Page text
···

Consider an external script with a command-line interface, which does the following:

Accept an input \(A\)
Compute \(y_i = A (x_i-2)^2\) for a predefined range of \(x_i \in \left[ x_\text{min}, x_\text{max} \right]\)
Write the resulting arrays \(y_i\) and the corresponding \(x_i\) to a file

Note

The full script can be found in the unit tests at https://github.com/MSallermann/chemfit/tests/input/square_function.py.

In this example we will use the FileBasedQuantityComputer to determine the pre-factor \(A\).

Before we can start we should define how our external command can be called. For maximum flexibility, the command is provided as a function that accepts the parameter dictionary and the temporary working directory. Each evaluation runs in its own isolated working directory.

All files created by the external command should be written relative to this working directory. The paths specified in output_files are interpreted relative to it as well.

Note

The extra arguments, script_file and output_file, need to be bound. In the end the computer will accept only a function whose only free arguments are the parameters and the working directory. In this example we will use the with_cmd() utility method to help us out with this.

# Define the command that will be called to create the output file with given parameters
def callable_cmd(
    parameters: dict[str, float], workdir: Path, script_file: Path, output_file: Path
) -> list[str]:
    return f"python {script_file} {parameters['prefactor']} {output_file}".split()

···

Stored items

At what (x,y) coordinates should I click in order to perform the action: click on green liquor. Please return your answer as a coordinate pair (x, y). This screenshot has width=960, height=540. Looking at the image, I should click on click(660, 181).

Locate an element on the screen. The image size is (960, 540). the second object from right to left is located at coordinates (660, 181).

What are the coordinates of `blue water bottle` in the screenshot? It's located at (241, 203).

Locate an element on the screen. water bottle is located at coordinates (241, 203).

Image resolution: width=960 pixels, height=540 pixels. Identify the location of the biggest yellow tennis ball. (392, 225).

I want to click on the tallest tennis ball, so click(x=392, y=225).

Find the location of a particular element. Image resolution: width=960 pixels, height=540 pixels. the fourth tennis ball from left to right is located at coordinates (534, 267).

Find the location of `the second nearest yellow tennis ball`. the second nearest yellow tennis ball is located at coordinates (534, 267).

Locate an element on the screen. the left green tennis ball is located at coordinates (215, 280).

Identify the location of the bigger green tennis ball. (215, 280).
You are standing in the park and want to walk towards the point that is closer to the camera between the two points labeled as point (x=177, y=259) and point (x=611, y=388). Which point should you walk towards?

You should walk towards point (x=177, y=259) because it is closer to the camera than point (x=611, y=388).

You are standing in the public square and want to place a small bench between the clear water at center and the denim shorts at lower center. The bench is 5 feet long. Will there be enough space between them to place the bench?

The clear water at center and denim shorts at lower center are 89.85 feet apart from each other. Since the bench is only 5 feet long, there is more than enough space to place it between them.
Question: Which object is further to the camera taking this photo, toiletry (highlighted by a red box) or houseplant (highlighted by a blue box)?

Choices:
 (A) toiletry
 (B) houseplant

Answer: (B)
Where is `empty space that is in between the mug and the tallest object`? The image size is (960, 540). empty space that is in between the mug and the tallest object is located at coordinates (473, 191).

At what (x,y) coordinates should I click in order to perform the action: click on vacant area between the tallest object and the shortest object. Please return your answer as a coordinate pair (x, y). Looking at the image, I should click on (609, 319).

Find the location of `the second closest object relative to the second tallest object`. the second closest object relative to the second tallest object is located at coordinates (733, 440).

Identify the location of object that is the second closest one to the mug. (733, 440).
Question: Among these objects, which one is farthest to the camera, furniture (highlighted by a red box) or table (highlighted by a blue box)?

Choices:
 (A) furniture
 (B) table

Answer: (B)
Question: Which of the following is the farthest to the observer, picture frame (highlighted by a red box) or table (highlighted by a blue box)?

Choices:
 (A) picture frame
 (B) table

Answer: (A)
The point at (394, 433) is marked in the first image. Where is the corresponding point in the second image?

···

Exercises to complete
#1 Say whether each statement agrees with the FileBasedQuantityComputer text, answering yes or no and quoting the deciding words: (a) Each evaluation runs in its own isolated working directory. (b) The paths in output_files are interpreted as absolute paths. (c) The example binds the extra arguments with the with_cmd() utility method.
#2 Please write a continuation of the FileBasedQuantityComputer text, starting after its last line.
The rows are separate material with no connection to the FileBasedQuantityComputer text.

Results for the exercise
#1
(a) Yes: "Each evaluation runs in its own isolated working directory."
(b) No: "The paths specified in output_files are interpreted relative to it as well."
(c) Yes: "In this example we will use the with_cmd() utility method to help us out with this."

#2
Next, we need to define a parser that converts the generated output file(s) into quantities.

For our example, we could define such a parser like so:

import numpy as np

def my_output_parser(output_files: list[Path]) -> dict[str, Any]:
    """Parse the output files and retrieve the quantities."""
    f = output_files[0]
    data = np.loadtxt(f)
    return {"y": data[:, 0], "x": data[:, 1]}

Note

As you can see my_output_parser() has to accept a list of output files. In this simple example, we do not have to worry about this, since we know there will only ever be one output file.

The reason for the list is that the FileBasedQuantityComputer may specify multiple output files and, in fact, multiple parsers. All output files are passed to all parsers, and their outputs are merged.

We will also need the following loss function

def loss_function(quantities: dict[str, Any], ref_y: Iterable[float]) -> float:
    y_values = quantities["y"]
    errors = [(y - y_r) ** 2 for y, y_r in zip(y_values, ref_y)]
    return np.sum(errors)

Now we’re ready to wire everything up:

ob = (
    FileBasedQuantityComputer(
        output_files=["output.txt"],
        output_parsers=[my_output_parser],
        base_working_directory=".",
        delete_temp_workdirs=True,
    )
    .with_cmd(callable_cmd, script_file=script_file, output_file="output.txt")
    .with_loss(loss_function, ref_y=ref_quantities["y"])
)

initial_guess = {"prefactor": 0.01}
fitter = Fitter(ob, initial_params=initial_guess)
opt_params = fitter.fit_scipy()

The entire example can be found in the tests.

What happens during evaluation¶

Each evaluation runs in an isolated working directory.

A single call performs the following steps:

create a temporary working directory
run presubmit_hook (if provided)
build the command via executable_cmd
execute it using subprocess.run()
wait until all expected output files exist
parse them using output_parsers
return the resulting quantity dictionary

The working directory is removed after evaluation unless configured otherwise.

Customization points¶

The behavior is controlled entirely through callables.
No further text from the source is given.